PALO ALTO, Calif. - PayPal Inc. said Monday that the Federal Deposit Insurance Corp. has advised it that certain of its deposits qualify for FDIC coverage, a decision that some observers said could mean increased regulation and higher cost for the online payment leader.
PayPal said the FDIC's final advisory opinion applies when it acts as an agent for customers and puts customer funds in well-capitalized FDIC member banks, in the event of a failure of the bank.
However, the FDIC also said that PayPal does not physically handle or hold the funds transferred in its electronic payments service, the company said.
The advisory does not apply to PayPal's money market fund or to the company's liabilities, the company said in a press release.

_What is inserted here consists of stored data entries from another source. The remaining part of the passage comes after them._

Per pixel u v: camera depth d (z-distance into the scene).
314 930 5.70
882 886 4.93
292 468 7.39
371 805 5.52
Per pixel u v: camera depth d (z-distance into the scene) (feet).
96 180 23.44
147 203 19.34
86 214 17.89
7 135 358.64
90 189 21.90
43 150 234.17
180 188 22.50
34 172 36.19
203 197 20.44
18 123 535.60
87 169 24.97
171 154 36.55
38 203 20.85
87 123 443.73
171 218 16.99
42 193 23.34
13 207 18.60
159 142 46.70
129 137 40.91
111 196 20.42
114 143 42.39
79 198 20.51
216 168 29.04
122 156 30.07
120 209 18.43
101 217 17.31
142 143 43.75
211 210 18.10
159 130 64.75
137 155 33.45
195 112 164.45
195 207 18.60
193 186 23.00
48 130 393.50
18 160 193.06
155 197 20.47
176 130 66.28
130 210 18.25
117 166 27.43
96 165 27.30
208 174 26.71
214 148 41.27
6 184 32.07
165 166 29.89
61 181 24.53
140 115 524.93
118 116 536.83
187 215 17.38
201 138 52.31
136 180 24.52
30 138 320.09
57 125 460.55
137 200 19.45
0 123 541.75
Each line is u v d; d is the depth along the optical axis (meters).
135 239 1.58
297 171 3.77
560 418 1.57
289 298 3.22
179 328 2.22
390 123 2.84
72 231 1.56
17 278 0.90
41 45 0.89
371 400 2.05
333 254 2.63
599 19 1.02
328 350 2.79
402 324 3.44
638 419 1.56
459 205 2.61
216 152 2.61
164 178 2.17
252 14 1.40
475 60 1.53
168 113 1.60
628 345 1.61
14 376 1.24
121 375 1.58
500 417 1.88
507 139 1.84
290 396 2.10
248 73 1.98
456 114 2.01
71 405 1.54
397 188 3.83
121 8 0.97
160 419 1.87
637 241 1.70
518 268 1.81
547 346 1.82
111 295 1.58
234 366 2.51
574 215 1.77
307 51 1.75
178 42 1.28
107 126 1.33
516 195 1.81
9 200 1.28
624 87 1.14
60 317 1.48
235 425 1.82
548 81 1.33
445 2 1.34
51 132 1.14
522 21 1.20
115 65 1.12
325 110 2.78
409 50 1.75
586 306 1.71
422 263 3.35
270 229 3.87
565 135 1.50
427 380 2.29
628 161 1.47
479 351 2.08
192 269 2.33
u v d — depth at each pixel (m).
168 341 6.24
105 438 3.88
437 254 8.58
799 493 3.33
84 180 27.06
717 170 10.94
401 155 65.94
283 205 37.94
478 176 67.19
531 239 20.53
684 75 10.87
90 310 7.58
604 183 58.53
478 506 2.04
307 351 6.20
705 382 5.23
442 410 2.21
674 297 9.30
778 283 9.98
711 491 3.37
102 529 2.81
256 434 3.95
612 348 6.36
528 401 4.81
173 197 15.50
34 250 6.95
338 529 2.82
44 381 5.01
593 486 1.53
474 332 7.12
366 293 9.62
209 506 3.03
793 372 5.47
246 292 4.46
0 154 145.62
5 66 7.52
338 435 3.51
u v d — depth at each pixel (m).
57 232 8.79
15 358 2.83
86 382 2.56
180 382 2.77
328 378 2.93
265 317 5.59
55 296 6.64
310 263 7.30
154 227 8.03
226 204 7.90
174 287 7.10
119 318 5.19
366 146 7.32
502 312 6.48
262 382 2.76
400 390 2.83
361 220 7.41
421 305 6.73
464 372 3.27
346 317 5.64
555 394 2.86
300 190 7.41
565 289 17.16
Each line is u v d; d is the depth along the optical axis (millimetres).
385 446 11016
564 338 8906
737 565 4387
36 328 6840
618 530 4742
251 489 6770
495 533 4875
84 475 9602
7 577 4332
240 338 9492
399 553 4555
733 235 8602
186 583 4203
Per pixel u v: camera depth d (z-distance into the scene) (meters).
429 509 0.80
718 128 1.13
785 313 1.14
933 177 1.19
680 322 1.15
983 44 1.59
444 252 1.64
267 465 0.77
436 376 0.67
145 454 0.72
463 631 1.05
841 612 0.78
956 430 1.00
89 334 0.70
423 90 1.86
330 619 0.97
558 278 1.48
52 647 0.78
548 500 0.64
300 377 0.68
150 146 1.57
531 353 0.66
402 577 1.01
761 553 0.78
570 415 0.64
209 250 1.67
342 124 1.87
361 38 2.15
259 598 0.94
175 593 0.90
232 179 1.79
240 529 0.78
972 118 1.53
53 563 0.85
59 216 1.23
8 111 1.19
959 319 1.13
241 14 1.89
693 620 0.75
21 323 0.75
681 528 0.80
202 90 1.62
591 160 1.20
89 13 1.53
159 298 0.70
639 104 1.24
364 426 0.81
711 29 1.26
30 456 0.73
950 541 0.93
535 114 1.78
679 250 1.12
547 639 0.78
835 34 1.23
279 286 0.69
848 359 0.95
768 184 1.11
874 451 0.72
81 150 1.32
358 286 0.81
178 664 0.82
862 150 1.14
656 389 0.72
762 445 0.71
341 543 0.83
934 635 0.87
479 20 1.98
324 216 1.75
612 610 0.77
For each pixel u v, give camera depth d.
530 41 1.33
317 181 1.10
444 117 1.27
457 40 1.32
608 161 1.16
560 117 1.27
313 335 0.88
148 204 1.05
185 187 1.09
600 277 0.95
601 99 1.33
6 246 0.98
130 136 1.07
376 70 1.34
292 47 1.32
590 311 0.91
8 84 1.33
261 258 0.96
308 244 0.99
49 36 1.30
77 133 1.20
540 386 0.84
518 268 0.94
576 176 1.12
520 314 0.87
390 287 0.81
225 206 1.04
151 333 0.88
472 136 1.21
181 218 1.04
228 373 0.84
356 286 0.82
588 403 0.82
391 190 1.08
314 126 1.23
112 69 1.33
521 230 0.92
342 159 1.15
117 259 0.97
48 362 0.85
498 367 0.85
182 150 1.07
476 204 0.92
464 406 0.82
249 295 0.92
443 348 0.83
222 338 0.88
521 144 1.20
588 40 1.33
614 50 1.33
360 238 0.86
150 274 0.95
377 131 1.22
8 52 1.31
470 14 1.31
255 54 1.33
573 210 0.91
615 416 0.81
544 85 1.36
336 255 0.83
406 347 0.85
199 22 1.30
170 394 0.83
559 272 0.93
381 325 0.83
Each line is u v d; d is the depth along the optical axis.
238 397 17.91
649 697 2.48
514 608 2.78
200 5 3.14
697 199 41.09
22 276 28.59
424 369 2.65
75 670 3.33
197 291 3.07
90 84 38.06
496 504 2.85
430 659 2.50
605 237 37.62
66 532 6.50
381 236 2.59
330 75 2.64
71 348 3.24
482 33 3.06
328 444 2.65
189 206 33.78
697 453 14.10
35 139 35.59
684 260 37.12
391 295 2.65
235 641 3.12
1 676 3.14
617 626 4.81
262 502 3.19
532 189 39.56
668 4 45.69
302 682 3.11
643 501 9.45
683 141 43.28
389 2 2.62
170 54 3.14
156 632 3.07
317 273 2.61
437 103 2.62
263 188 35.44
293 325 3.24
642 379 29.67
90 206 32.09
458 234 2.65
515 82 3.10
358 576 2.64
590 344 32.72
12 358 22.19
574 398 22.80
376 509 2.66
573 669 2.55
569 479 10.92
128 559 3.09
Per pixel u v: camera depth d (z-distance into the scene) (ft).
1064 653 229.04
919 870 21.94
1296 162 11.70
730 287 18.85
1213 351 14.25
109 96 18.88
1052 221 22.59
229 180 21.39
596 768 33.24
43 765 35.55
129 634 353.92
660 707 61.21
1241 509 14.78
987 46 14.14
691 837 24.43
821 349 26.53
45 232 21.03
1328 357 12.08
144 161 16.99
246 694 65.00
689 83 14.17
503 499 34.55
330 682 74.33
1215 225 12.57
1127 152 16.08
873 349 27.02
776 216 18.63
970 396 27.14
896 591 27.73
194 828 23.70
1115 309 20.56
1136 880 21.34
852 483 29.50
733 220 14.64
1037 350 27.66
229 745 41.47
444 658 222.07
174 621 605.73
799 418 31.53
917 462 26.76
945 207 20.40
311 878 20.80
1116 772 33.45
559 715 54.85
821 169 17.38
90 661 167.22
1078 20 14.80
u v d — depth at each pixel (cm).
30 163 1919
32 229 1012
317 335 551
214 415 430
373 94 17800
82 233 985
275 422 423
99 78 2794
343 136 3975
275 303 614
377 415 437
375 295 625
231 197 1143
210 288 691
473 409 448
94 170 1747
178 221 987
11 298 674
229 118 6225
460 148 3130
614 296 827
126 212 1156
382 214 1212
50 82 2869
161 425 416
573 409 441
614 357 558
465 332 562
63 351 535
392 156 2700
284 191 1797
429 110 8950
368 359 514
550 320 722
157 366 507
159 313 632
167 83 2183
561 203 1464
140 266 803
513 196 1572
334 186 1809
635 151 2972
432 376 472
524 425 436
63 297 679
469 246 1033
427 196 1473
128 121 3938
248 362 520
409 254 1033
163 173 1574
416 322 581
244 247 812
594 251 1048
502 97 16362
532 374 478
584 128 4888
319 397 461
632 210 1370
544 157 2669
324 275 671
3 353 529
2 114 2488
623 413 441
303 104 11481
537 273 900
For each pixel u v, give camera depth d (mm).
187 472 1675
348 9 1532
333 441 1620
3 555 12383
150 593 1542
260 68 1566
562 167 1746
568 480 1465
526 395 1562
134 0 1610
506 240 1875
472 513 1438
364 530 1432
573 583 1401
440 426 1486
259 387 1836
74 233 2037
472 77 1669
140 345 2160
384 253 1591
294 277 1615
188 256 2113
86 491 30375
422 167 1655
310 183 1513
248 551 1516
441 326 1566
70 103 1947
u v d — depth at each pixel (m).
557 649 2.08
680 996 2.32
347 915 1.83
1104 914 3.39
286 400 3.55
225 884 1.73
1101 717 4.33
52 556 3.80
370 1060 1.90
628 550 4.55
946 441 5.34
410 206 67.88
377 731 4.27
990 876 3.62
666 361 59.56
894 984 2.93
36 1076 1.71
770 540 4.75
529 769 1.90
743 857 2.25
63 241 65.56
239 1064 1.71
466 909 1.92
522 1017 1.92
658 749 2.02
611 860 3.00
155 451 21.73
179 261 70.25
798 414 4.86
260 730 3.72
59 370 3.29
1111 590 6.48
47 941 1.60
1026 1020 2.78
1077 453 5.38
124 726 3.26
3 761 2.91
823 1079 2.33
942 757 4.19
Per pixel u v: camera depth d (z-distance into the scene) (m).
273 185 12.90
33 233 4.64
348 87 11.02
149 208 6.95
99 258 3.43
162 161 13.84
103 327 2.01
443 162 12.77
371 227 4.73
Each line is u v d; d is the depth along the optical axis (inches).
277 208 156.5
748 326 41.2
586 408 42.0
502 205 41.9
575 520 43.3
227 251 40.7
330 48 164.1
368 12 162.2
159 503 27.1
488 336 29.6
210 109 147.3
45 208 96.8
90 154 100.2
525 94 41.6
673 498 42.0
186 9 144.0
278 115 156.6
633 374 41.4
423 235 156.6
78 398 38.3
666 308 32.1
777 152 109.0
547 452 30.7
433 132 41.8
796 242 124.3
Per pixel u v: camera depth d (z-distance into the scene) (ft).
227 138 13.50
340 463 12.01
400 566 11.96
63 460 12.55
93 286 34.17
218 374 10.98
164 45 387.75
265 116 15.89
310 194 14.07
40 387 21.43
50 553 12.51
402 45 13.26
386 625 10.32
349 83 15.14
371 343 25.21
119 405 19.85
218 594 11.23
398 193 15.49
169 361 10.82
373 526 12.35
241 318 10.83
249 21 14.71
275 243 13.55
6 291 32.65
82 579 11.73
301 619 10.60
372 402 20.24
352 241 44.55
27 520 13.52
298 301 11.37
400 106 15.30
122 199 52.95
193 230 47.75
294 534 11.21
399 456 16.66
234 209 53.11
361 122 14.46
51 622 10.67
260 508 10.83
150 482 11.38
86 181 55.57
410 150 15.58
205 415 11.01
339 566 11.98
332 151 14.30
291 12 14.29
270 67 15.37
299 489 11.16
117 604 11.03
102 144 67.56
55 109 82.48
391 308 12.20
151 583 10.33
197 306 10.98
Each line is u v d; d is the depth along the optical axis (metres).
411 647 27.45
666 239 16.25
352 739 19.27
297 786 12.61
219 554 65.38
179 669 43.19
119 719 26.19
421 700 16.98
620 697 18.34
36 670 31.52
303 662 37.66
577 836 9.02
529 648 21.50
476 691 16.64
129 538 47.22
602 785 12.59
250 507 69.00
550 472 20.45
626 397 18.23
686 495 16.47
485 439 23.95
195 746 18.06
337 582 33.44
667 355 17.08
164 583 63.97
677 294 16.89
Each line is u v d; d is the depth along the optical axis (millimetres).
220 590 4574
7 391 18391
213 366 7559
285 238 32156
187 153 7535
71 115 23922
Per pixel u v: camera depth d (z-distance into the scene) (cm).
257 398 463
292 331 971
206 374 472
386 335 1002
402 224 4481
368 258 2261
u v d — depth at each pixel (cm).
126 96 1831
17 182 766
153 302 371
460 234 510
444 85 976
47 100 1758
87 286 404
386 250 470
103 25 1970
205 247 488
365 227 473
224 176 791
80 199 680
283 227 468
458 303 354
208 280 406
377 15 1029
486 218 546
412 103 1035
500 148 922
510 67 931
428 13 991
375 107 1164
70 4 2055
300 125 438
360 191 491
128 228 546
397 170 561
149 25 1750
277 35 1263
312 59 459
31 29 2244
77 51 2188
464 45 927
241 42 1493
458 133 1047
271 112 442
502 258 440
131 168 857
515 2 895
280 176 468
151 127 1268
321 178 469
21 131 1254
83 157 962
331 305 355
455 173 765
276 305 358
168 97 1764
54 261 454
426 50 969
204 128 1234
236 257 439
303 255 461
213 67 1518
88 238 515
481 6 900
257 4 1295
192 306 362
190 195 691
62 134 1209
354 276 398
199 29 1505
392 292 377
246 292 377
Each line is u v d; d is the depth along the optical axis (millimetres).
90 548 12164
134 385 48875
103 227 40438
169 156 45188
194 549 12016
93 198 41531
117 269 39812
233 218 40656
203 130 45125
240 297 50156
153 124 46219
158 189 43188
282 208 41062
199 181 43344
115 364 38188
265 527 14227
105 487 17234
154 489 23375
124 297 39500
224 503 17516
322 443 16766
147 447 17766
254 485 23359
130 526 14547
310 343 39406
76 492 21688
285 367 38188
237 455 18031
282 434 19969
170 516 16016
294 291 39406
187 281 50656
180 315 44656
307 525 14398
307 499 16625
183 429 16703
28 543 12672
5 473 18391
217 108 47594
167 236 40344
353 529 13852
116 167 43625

PayPal had contended that it does not take deposits that fall under the Federal Deposit Insurance Act, and the FDIC did not directly address that contention.
Jerome Walker, a Manhattan attorney who specializes in financial services law, said the FDIC advisory inevitably means big changes for the three-year-old company, which began trading as a public company on Feb. 14.
"They'll be subject to the same set of regulations as any retail bank," he said. "They will now need a stronger infrastructure and more systems, and assuming that they don't have a lot of experience complying with regulations, they may have to hire a specialist to help them comply."
Though the FDIC opinion does not directly relate to state law issues, PayPal said the analysis of its status as an agent for its customers and the treatment of customer funds could be considered relevant by state authorities in their review of whether PayPal is engaged in banking.
The company says it will continue to apply for state money services licenses where appropriate.